After Denver was inundated with snow on the second of this month I emailed a friend: How much snow in your area?  Have you tricked your dog into fetching snowballs?  Over 30 year ago (December 7, 1971) Tucson had the most snow ever recorded – about 7 inches.  I was teaching back then and, of course, school was cancelled.  Our dog went crazy in the backyard, and tried to fetch our snowballs!  She sent me a video of her dog bouncing through the snow (which I can’t insert into this blog unless I buy more space) and this note:

It was GREAT, I believe that there was about 18” in my yard.  I wish I would have thought about trying to get Maggie to fetch the snowballs!  She loves to play Frisbee and would probably try to catch the snow.

By contrast, here in Tucson it’s supposed to be 76° today and 80° tomorrow.

Art

TMA’s Contemporary Art Society went to an ArtSpeak program at the Davis Dominguez gallery last weekend.  Duncan Martin, a realist landscape painter from Colorado, and abstract sculptor Barbara Jo McLaughlin spoke about their work.

Barbara’s works were inspired by her trips to pre-Columbian ruins inCentral and South America.  (No photos of her sculptures.  I should take my camera when I go to galleries!)

Duncan’s 15 pieces are the beginning of his 58 in 58 painting project: Painting in All 58 National Parks in 58 Months.  Shown here is Morning, Needles, Canyonlands  48″ x 60″ oil on canvas.  http://duncanmartin.squarespace.com/

The Pima Community College west side campus where I work has a nice little gallery, the Louis Carlos Bernal Gallery, in the Center for the Arts, the building on the east side of the campus.  I’d gone to a number of musical performances at the Center, but had never been in the gallery until my friend, Nancy Tokar Miller, asked me to the opening of EAST/PACIFIC/WEST: CONFLUENCE this week where she and two fabric artists, Claire Campbell Park and Mary Babcock, are shown.  Beautifully curated.  Here is Nancy’s Over Molokai,  62” x 66” acrylic on canvas.

Chatted with Barbara, who now lives in Hawaii.  She weaves on a vertical loom, from discarded nets.  This from the web:

While living in Oregon, the fiber artist collected gill nets from a man who ran a fishermen’s union. The discarded nets, dumped in a freshwater river when they became ripped or obsolete, were sent to the union for recycling.

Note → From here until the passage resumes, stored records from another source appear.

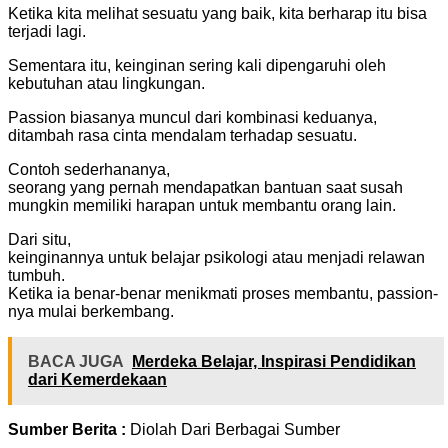
Ketika kita melihat sesuatu yang baik, kita berharap itu bisa
terjadi lagi.
Sementara itu, keinginan sering kali dipengaruhi oleh
kebutuhan atau lingkungan.
Passion biasanya muncul dari kombinasi keduanya,
ditambah rasa cinta mendalam terhadap sesuatu.
Contoh sederhananya,
seorang yang pernah mendapatkan bantuan saat susah
mungkin memiliki harapan untuk membantu orang lain.
Dari situ,
keinginannya untuk belajar psikologi atau menjadi relawan
tumbuh.
Ketika ia benar-benar menikmati proses membantu, passion-
nya mulai berkembang.
BACA JUGA
Merdeka Belajar, Inspirasi Pendidikan
dari Kemerdekaan
Sumber Berita :
Diolah Dari Berbagai Sumber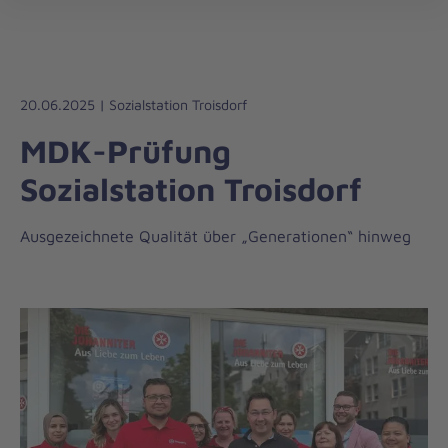
Regionalverband
öff
Bonn/Rhein-
Sieg/Euskirchen
20.06.2025 | Sozialstation Troisdorf
MDK-Prüfung
Sozialstation Troisdorf
Ausgezeichnete Qualität über „Generationen“ hinweg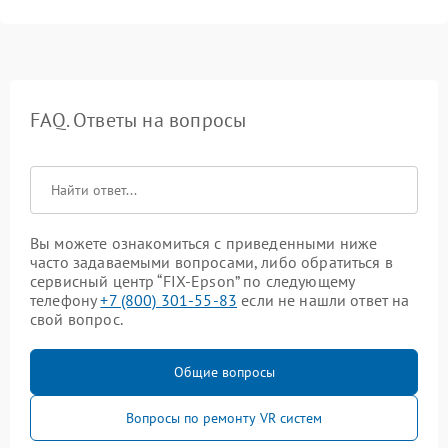
FAQ. Ответы на вопросы
Вы можете ознакомиться с приведенными ниже
часто задаваемыми вопросами, либо обратиться в
сервисный центр “FIX-Epson” по следующему
телефону
+7 (800) 301-55-83
если не нашли ответ на
свой вопрос.
Общие вопросы
Вопросы по ремонту VR систем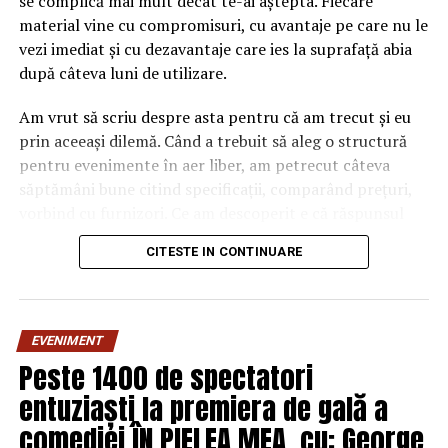
se complică mai mult decât te-ai aștepta. Fiecare
material vine cu compromisuri, cu avantaje pe care nu le
vezi imediat și cu dezavantaje care ies la suprafață abia
după câteva luni de utilizare.
Am vrut să scriu despre asta pentru că am trecut și eu
prin aceeași dilemă. Când a trebuit să aleg o structură
pentru evenimente în aer liber, am petrecut câteva
săptămâni bune citind specificații, comparând prețuri,
vorbind cu furnizori. Ce am descoperit e că răspunsul
„corect” depinde mult de context, de cât de des muți
CITESTE IN CONTINUARE
pavilionul și de ce condiții meteo ai de înfruntat.
De ce contează alegerea
EVENIMENT
materialului mai mult decât
Peste 1400 de spectatori
crezi
entuziaști la premiera de gală a
comediei ÎN PIELEA MEA, cu: George
Multe persoane tratează cadrul metalic al unui pavilion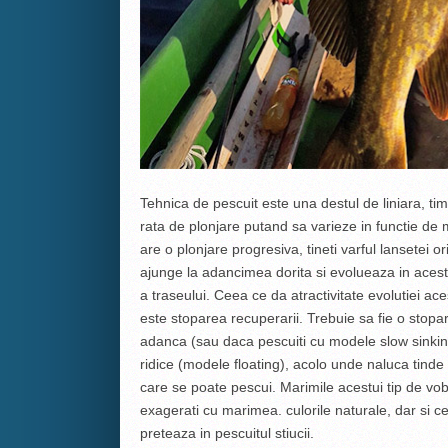
Tehnica de pescuit este una destul de liniara, ti
rata de plonjare putand sa varieze in functie de m
are o plonjare progresiva, tineti varful lansetei o
ajunge la adancimea dorita si evolueaza in acest
a traseului. Ceea ce da atractivitate evolutiei a
este stoparea recuperarii. Trebuie sa fie o stopa
adanca (sau daca pescuiti cu modele slow sinking
ridice (modele floating), acolo unde naluca tind
care se poate pescui. Marimile acestui tip de vo
exagerati cu marimea. culorile naturale, dar si ce
preteaza in pescuitul stiucii.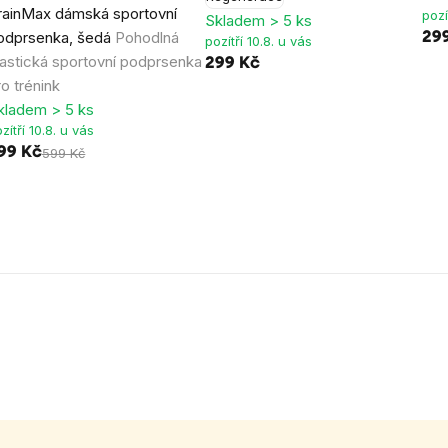
rainMax dámská sportovní
pozí
Skladem > 5 ks
odprsenka, šedá
Pohodlná
29
pozítří 10.8. u vás
lastická sportovní podprsenka
299 Kč
ro trénink
kladem > 5 ks
zítří 10.8. u vás
99 Kč
599 Kč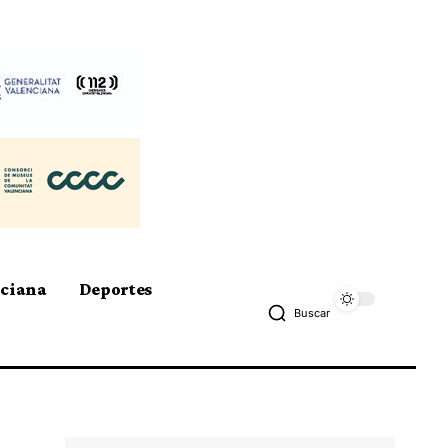
nciana
Deportes
Buscar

“He had a whole room full of old nets. It was amazing and beautiful, all those colored pieces of fiber,” she recalls.

Babcock cut up the nets and wove them back together using deep-sea leader lines. The end products reflect the green and blue hues of the ocean.

“Each (tapestry) is primarily one net apiece. All that color range comes just from being used out in the water and the sun. I did no dyeing,” she says. “The real exciting thing, when I moved to Hawaii and brought them with me, was that in the Northwest, that’s not the color of the water. But they reflect so much of the colors of the water here.”

Babcock’s fascination  with fishnets continued when she moved to Hawaii five years ago (she’s chairwoman of fiber at the University of Hawaii-Manoa art department), and she began collecting nets at Kailua beaches. A couple of tapestries in the show are made from nets retrieved from Kalama Beach.

“I think it’s seasonal. The nets seem to wash up during the winter,” Babcock says.

Nets from Kailua shores are different from Oregon gill nets. The fibrous lines are 1 inch thick and much more vibrant in color. Babcock says that because these nets come from the ocean, with living debris such as algae attached, preparing them for weaving requires sun bleaching to kill the debris and do away with the strong ocean smell.

It’s easy to make distinctions between the gill net tapestries and those made from nets from Kalama Beach. But one piece, titled “Pacific Exchange” (shown here), combines the Oregon and Hawaii nets.

“They’re really both from the Pacific Ocean — from opposite pieces of the same ocean,” says Babcock.

If you’ve got some time this weekend, I’d recommend both shows.